Kazutora tidak peduli. Sudah terbiasa juga seperti ini. Dijadikan opsi kesekian, pengganti, maupun pelampiasan belaka — sudah biasa. Justru hal baru jika seseorang jadikan dia sebagai pusat segalanya, seperti seseorang yang pergi bersama janji-janji manisnya dulu.
Bahwasannya, Kazutora sudah paham jika dia ini bukan Inui Seishu, anak kesayangan semesta yang tumbuh besar penuh hangat dan kasih sayang. Bukan Matsuno Chifuyu yang tiap nafasnya selalu terdapat puja dan puji dari Baji yang terus mendamba cintanya. Bukan Sano Manjiro yang terbiasa hidup sebagai seorang raja dengan para prajurit yang siap kabulkan angannya. Juga bukan Mitsuya Takashi yang merupakan seorang manusia sejati, hidup dengan penuh kejujuran dan kerja keras, juga hati yang begitu lapang.
Kazutora ini bukan manusia, ia hanyalah makhluk rendahan yang tak pantas disebut sebagai manusia. Demi gapai nikmat duniawi, dia rela tanggalkan sisi kemanusiaan yang sudah terkikis itu.

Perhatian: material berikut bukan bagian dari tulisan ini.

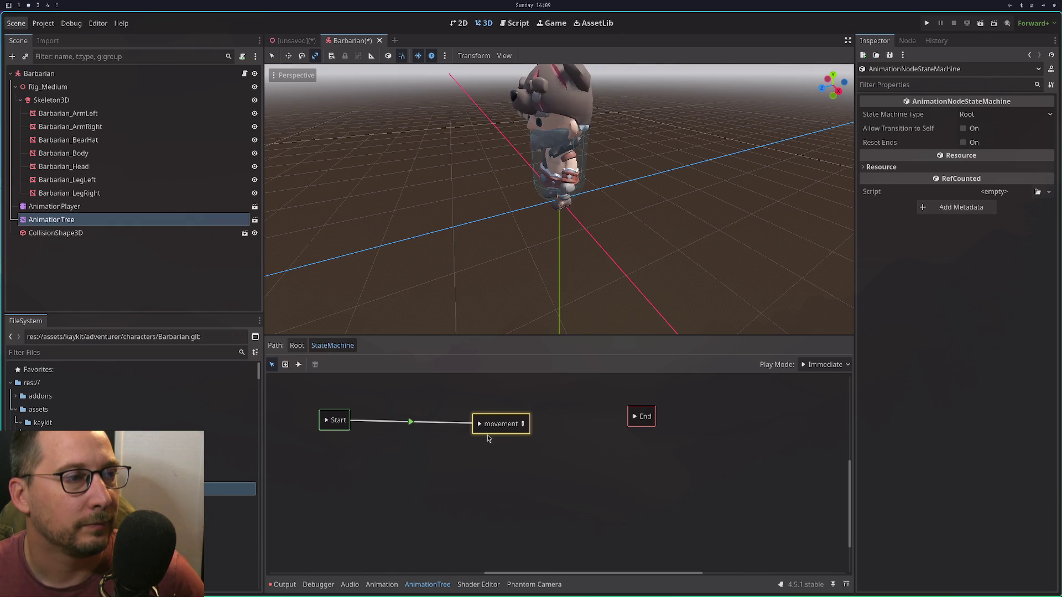
# Add a Jump_Full_Short animation state named 'jump' below and left of movement.
pyautogui.rightClick(486, 458)
pyautogui.moveTo(489, 462)
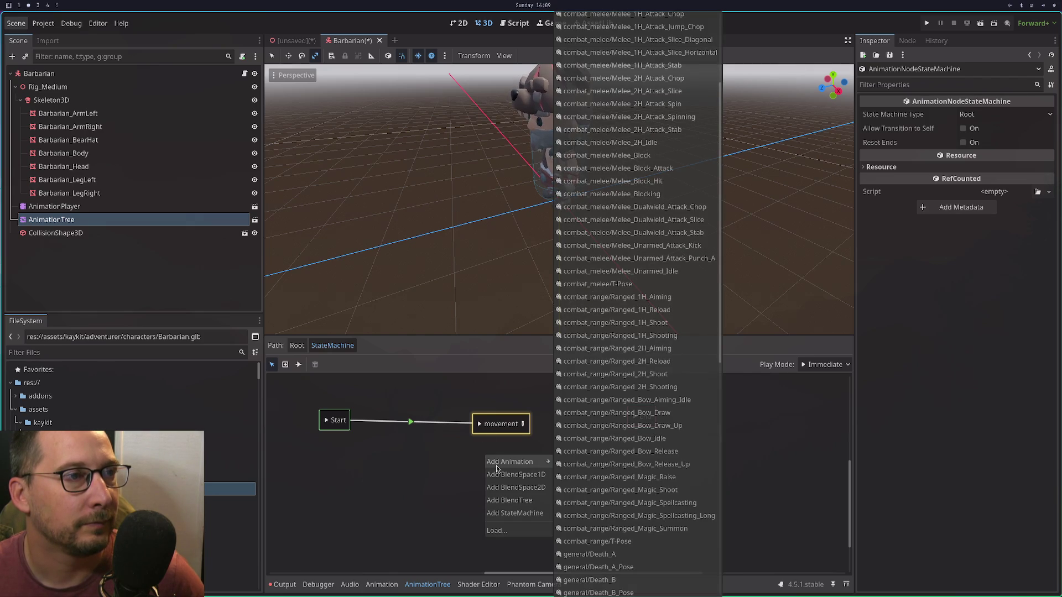
pyautogui.scroll(5, 636, 426)
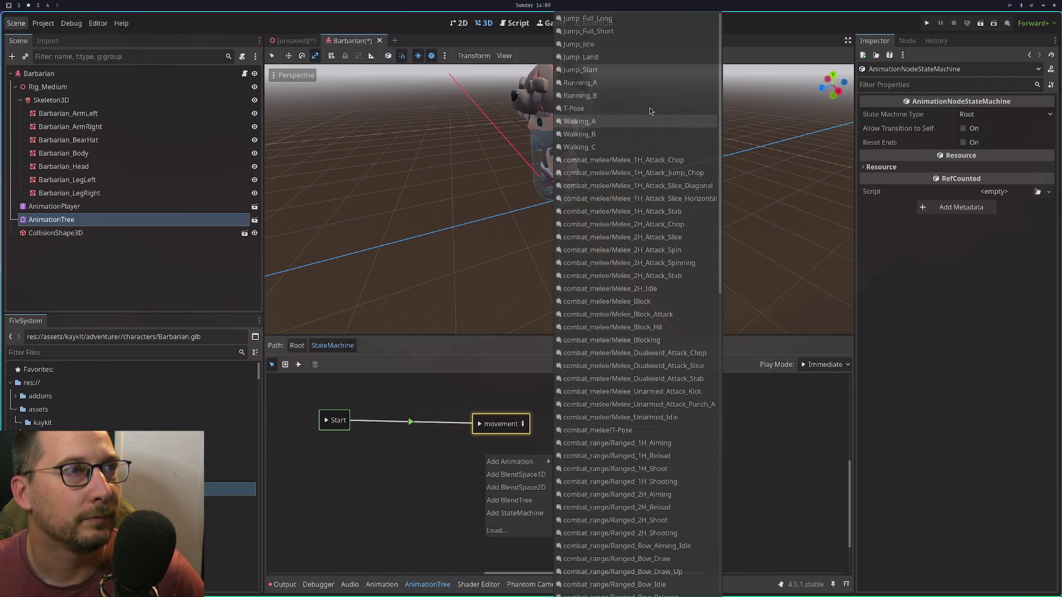
pyautogui.click(587, 31)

Tapi ada satu hal lagi yang membuat Kazutora semakin yakin bahwa ia bukan manusia; cara bagaimana orang-orang sekitarnya perlakukan dirinya dengan remeh. Seperti Todoroki Enji yang cicipi tubuhnya sebagai selingan saja, seperti Baji Keisuke yang gunakan dirinya sebagai pelarian ketika lelaki itu pernah torehkan luka padanya, seperti Kokonoi Hajime yang gaulinya semerta-merta karena bosan, seperti mereka-mereka yang sepelekan Kazutora dan segala eksistensinya.
Kalau Kazutora memang manusia, mereka tidak akan bertindak seperti itu, ‘kan? Tapi nyatanya, orang-orang terus melukai Kazutora sampai ia menjadi lumpuh perkara perasaan.
Karena orang-orang itulah, Kazutora merasa dia bukan manusia.